### GIVEN TEXT

Photometry & Flicker
Flicker & SVM Testing for LED Lamps and Luminaires as per IS 16102 Part 2: 2026 - Complete Testing Facilities at Classic Labs, Delhi NCR
Introduction: Why Flicker in LEDs Is No Longer Just a Visual Annoyance
When we first switched from incandescent bulbs to LED lamps, most of us were sold on energy savings, long life, and environmental benefits. What was rarely discussed, however, was the invisible problem that followed: flicker. Unlike traditional bulbs that glow steadily due to thermal inertia, LEDs can switch on and off hundreds of times per second – and when that switching isn’t well controlled, the result is light flicker and stroboscopic effects that can cause headaches, eye strain, epileptic seizures in sensitive individuals, and even dangerous stroboscopic illusions in industrial environments.
Recognising this, the Bureau of Indian Standards has now introduced stringent flicker and stroboscopic limits in IS 16102 Part 2: 2026 – the latest revision of India’s performance standard for LED luminaires for general lighting services. Compliance is no longer optional for any responsible manufacturer, importer, or brand selling LED products in India.
At Classic Labs, we operate a state-of-the-art photometric and optical testing facility in Delhi NCR with full capability to evaluate LED lamps and luminaires for flicker, Stroboscopic Visibility Measure (SVM), and a comprehensive range of photometric, electrical, safety, and environmental parameters.
Understanding IS 16102 Part 2: 2026 - What Has Changed?
IS 16102 is India’s principal standard for LED luminaires used in general lighting. Part 2 deals specifically with performance requirements, covering photometric performance, electrical performance, colour quality, and critically – temporal light modulation (TLM), which encompasses both flicker and stroboscopic effects.

######

DIRECTIVE A: Please set down the portion of the LED flicker testing page that opens with the words containing "At Classic Labs, we" and closes with "and stroboscopic effects.".
DIRECTIVE B: According to the LED flicker testing page, what does temporal light modulation encompass?
DIRECTIVE C: Continue the LED flicker testing page from where it stops.
You won't need the records.

### GIVEN RECORDS

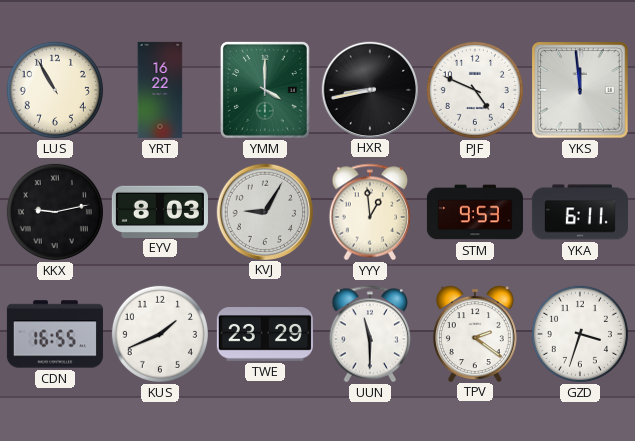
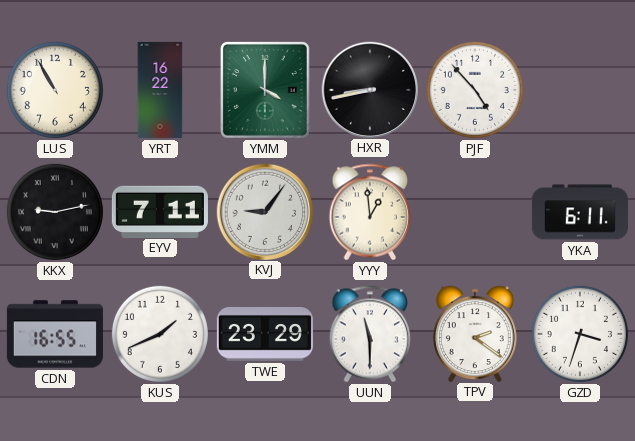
PJF: 4:49 -> 4:53
YKS: 11:59 -> none
EYV: 8:03 -> 7:11
KVJ: 9:05 -> 9:06
STM: 9:53 -> none
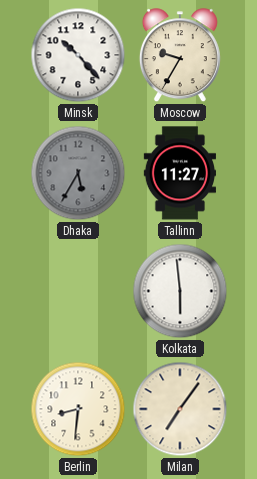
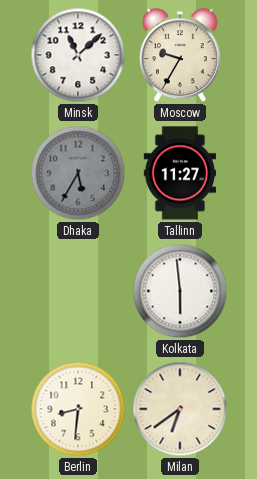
Minsk: 10:23 -> 11:08
Milan: 7:06 -> 6:39
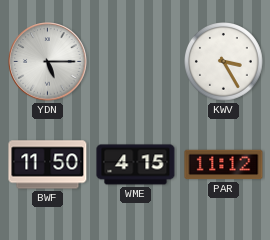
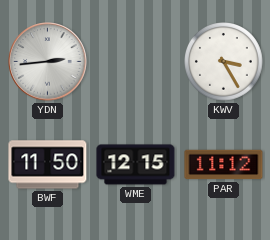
YDN: 5:15 -> 2:44
WME: 4:15 -> 12:15
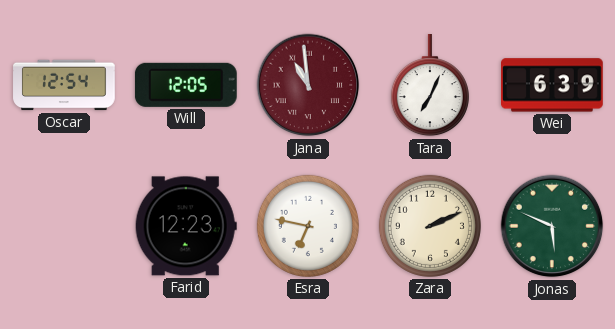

######

RESPONSE A:
At Classic Labs, we operate a state-of-the-art photometric and optical testing facility in Delhi NCR with full capability to evaluate LED lamps and luminaires for flicker, Stroboscopic Visibility Measure (SVM), and a comprehensive range of photometric, electrical, safety, and environmental parameters.
Understanding IS 16102 Part 2: 2026 - What Has Changed?
IS 16102 is India’s principal standard for LED luminaires used in general lighting. Part 2 deals specifically with performance requirements, covering photometric performance, electrical performance, colour quality, and critically – temporal light modulation (TLM), which encompasses both flicker and stroboscopic effects.

RESPONSE B: Both flicker and stroboscopic effects.

RESPONSE C:
The 2026 edition aligns IS 16102 Part 2 more closely with international benchmarks including IEC 62717, ANSI/IEEE 1789, and CIE 232:2019, and tightens the acceptable thresholds for:
- Percent Flicker (Fluctuation Depth) – the relative amplitude of light output modulation
- Flicker Index – an energy-weighted measure of the waveform’s departure from steady output
- Stroboscopic Visibility Measure (SVM) – a perceptual model that quantifies how visible stroboscopic effects are to the human eye during motion
- Short-Term Flicker Severity (Pst LM) – derived from IEC 61000-3-3 methodology, applied to luminous flux modulation
- Frequency of modulation – since high-frequency modulation (>3000 Hz) is generally considered imperceptible and exempt from restrictions
In simple terms, IS 16102 Part 2: 2026 requires that LED luminaires not just look steady to the naked eye, but that they actually be steady in a way that is safe for prolonged occupational and domestic exposure.
What Is SVM (Stroboscopic Visibility Measure) and Why Does It Matter?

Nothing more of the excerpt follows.